One focus of criticism has been Trump’s decision to withdraw from the Intermediate-Range Nuclear Forces Treaty (INF), a 1987 arms control deal designed to prohibit Russia from developing missiles capable of reaching Western European cities.
In response, in an interview with Europe 1 radio, Macron talked about creating a “true, European army,” because “we have to protect ourselves with respect to China, Russia and even the United States of America.”
He cited Trump’s decision on the INF: “When I see President Trump announcing that he’s quitting a major disarmament treaty which was formed after the 1980s Euro-missile crisis that hit Europe, who is the main victim? Europe and its security.”
Trump and his aides said current Russian missile development is in violation of the INF treaty. Russia denies it.
The issue could surface in Paris. Russian President Vladimir Putin is also scheduled to be in Paris this weekend. He and Trump may well bump into each other, though no formal meeting is set.
Domestic politics could also intrude on Trump’s Paris mission.
It comes less than a week after congressional elections in which Democrats won control of the U.S. House of Representatives, even as Republicans maintained control of the U.S.Senate.
Trump will travel two days after dismissing Attorney General Jeff Sessions, a decision critics saw as a move toward shutting down a special counsel investigation of Russian interference in the 2016 election.
In visiting Paris, Trump is following a trail blazed by predecessor Woodrow Wilson. The first president to travel to Europe while in office, Wilson went to Paris to work on the peace treaty that capped World War I.
In imposing harsh reparations on Germany, and dividing up the Middle East among various European nations, the Versailles Treaty in the view of many historians sowed the seeds of future conflict.

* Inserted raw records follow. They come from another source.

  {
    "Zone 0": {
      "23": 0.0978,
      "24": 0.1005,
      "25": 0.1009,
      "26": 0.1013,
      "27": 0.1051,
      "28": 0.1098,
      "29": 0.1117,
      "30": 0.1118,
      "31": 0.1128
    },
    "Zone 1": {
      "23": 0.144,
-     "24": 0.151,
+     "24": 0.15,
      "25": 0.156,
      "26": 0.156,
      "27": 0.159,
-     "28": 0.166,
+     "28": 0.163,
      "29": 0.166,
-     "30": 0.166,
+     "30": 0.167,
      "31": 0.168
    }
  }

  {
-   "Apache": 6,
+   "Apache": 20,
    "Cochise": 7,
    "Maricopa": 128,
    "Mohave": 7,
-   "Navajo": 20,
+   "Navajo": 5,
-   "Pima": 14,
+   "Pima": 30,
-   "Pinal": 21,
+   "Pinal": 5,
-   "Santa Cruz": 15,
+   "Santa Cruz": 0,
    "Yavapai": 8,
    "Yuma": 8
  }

A century ago, Wilson pushed to have the Versailles Treaty include creation of a “League of Nations” designed to prevent future wars. But the Senate rejected U.S. participation in the league, amid protests that the American entry into the world war had been a mistake that cost too much of the nation’s blood and treasure.

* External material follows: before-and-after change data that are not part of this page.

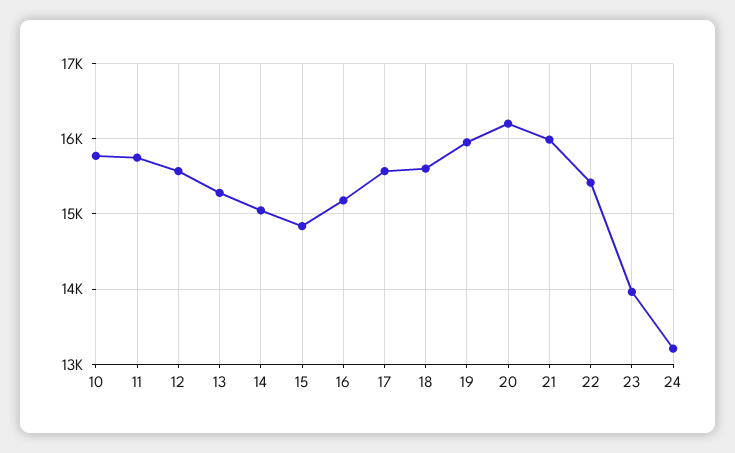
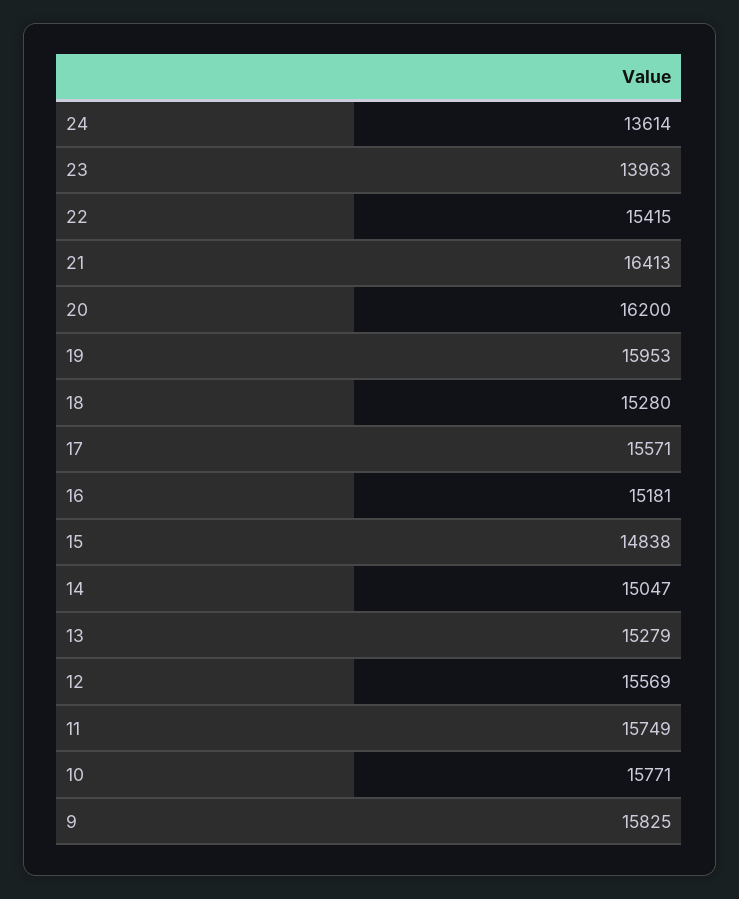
  {
    "10": 15771,
    "11": 15749,
    "12": 15569,
    "13": 15279,
    "14": 15047,
    "15": 14838,
    "16": 15181,
    "17": 15571,
-   "18": 15600,
+   "18": 15280,
    "19": 15953,
    "20": 16200,
-   "21": 16000,
+   "21": 16413,
    "22": 15415,
    "23": 13963,
-   "24": 13200
+   "24": 13614,
+   "9": 15825
  }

Throughout the Jazz Age of the 1920s and the economic depression of the 1930s, the United States stayed largely aloof from world affairs.
“The close of World War I marked the beginning of a dark period in the history of the United States,” said Charles Kupchan, a senior fellow at the Council on Foreign Relations and a professor of international affairs at Georgetown University.
The nation proclaimed neutrality amid the rise and militarism of Nazi Germany and imperial Japan, into the breakout of another war in Europe in 1939. Neutrality did not end until Japan attacked Pearl Harbor on Dec. 7, 1941.
After the American triumph in World War II, presidents Franklin Roosevelt and Harry Truman sought to avoid what they saw as the isolationist mistakes of the 1920s and 1930s.
The United States created and led international efforts like the United Nations, NATO, and the Bretton Woods conference to forge an international financial system that came to include the International Monetary Fund and World Bank.
For the next seven decades, no United States president seriously questioned America’s commitment to global leadership – until Trump.
He has questioned the modern relevance of NATO, and says the United States is spending too much for the defense of Europe. He has questioned the need for U.S. troops in places like Japan and South Korea. He attacks groups like the World Trade Organization, calling them unfavorable to the United States.
“He doesn’t know much history,” said Margaret MacMillan, professor of history at the University of Toronto and author of “Paris 1919: Six Months That Changed The World.” “I think rather he sees everything like a real estate deal – for someone to win someone else has to lose.”
In a September speech to the United Nations, Trump said that “America will always choose independence and cooperation over global governance, control, and domination.”